TEXT:
──────
Zonal Statistics (Terminal)

Zonal statistics summarize raster values (e.g., mean, sum, count) within vector zones such as administrative boundaries, watersheds, or land parcels. This guide explains how to perform zonal statistics in GRASS GIS using a GeoJSON boundary file and a raster map.

Import Vector Boundary (GeoJSON)

Use v.in.ogr to import a GeoJSON file:

v.in.ogr input=/path/to/boundaries.geojson output=zones

🔍 Check if the projection of your GeoJSON matches the current GRASS location. If not, reproject the vector (see section below).

Import Raster Map

Use r.import to bring in a GeoTIFF or similar raster file:

r.import input=/path/to/raster.tif output=my_raster

Set Computational Region

Match the region to your raster map:

g.region raster=my_raster -p

# (Optional) Expand region to fully cover vector zones:
g.region vector=zones align=my_raster

Perform Zonal Statistics with v.rast.stats

Use the vector map (zones) to compute stats from the raster (my_raster) for each polygon:

v.rast.stats map=zones raster=my_raster column_prefix=stats method=average,sum,count

column_prefix: Adds columns like stats_mean, stats_sum, etc.
method: Can be one or more of: average, sum, count, min, max, stddev

This updates the attribute table of the vector map with the calculated values.
──────
WORK ITEM A: Duplicate everything in the records from the line containing "Now the block [35,300,117,472]." down to the final line of the records.
──────
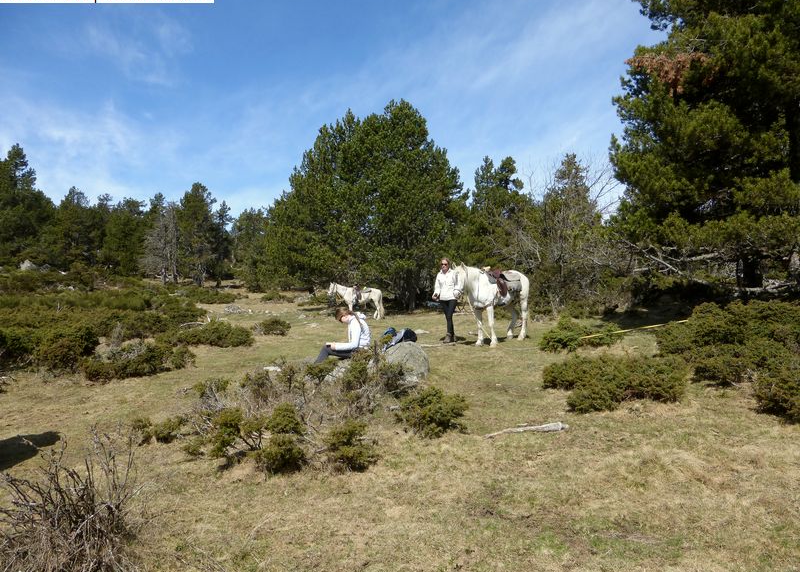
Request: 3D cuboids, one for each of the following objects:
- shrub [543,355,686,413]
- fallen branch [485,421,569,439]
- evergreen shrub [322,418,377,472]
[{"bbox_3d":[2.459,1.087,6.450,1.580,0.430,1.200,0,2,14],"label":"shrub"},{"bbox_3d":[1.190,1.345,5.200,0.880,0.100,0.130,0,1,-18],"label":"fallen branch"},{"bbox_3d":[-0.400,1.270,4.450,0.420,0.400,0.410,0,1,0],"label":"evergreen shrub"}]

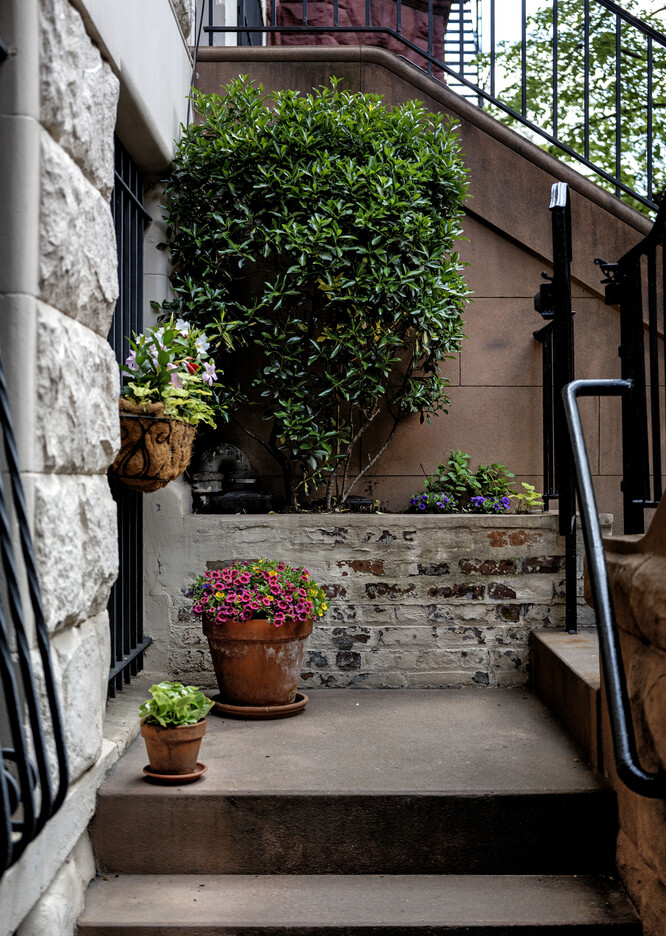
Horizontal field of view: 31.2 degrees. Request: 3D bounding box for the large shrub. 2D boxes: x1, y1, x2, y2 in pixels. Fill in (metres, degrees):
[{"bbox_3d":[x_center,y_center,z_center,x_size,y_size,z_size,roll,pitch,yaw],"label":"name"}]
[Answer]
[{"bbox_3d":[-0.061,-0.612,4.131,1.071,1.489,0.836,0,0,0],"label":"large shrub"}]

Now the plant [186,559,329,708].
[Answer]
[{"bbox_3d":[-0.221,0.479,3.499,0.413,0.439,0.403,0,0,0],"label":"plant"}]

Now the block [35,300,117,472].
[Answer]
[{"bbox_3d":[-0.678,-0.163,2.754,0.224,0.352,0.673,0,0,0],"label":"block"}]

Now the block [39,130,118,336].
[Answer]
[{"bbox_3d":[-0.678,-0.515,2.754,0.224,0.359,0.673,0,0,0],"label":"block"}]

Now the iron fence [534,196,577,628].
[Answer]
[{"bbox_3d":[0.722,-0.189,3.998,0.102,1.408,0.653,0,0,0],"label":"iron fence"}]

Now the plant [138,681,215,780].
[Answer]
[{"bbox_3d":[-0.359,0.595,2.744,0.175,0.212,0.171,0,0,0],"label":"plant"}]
──────
WORK ITEM B: Set down everything in the zonal statistics guide from "v.rast.stats map=zones raster=my_raster" down to "the calculated values.".

RESPONSE AREA A:
Now the block [35,300,117,472].
[Answer]
[{"bbox_3d":[-0.678,-0.163,2.754,0.224,0.352,0.673,0,0,0],"label":"block"}]

Now the block [39,130,118,336].
[Answer]
[{"bbox_3d":[-0.678,-0.515,2.754,0.224,0.359,0.673,0,0,0],"label":"block"}]

Now the iron fence [534,196,577,628].
[Answer]
[{"bbox_3d":[0.722,-0.189,3.998,0.102,1.408,0.653,0,0,0],"label":"iron fence"}]

Now the plant [138,681,215,780].
[Answer]
[{"bbox_3d":[-0.359,0.595,2.744,0.175,0.212,0.171,0,0,0],"label":"plant"}]

RESPONSE AREA B:
v.rast.stats map=zones raster=my_raster column_prefix=stats method=average,sum,count

column_prefix: Adds columns like stats_mean, stats_sum, etc.
method: Can be one or more of: average, sum, count, min, max, stddev

This updates the attribute table of the vector map with the calculated values.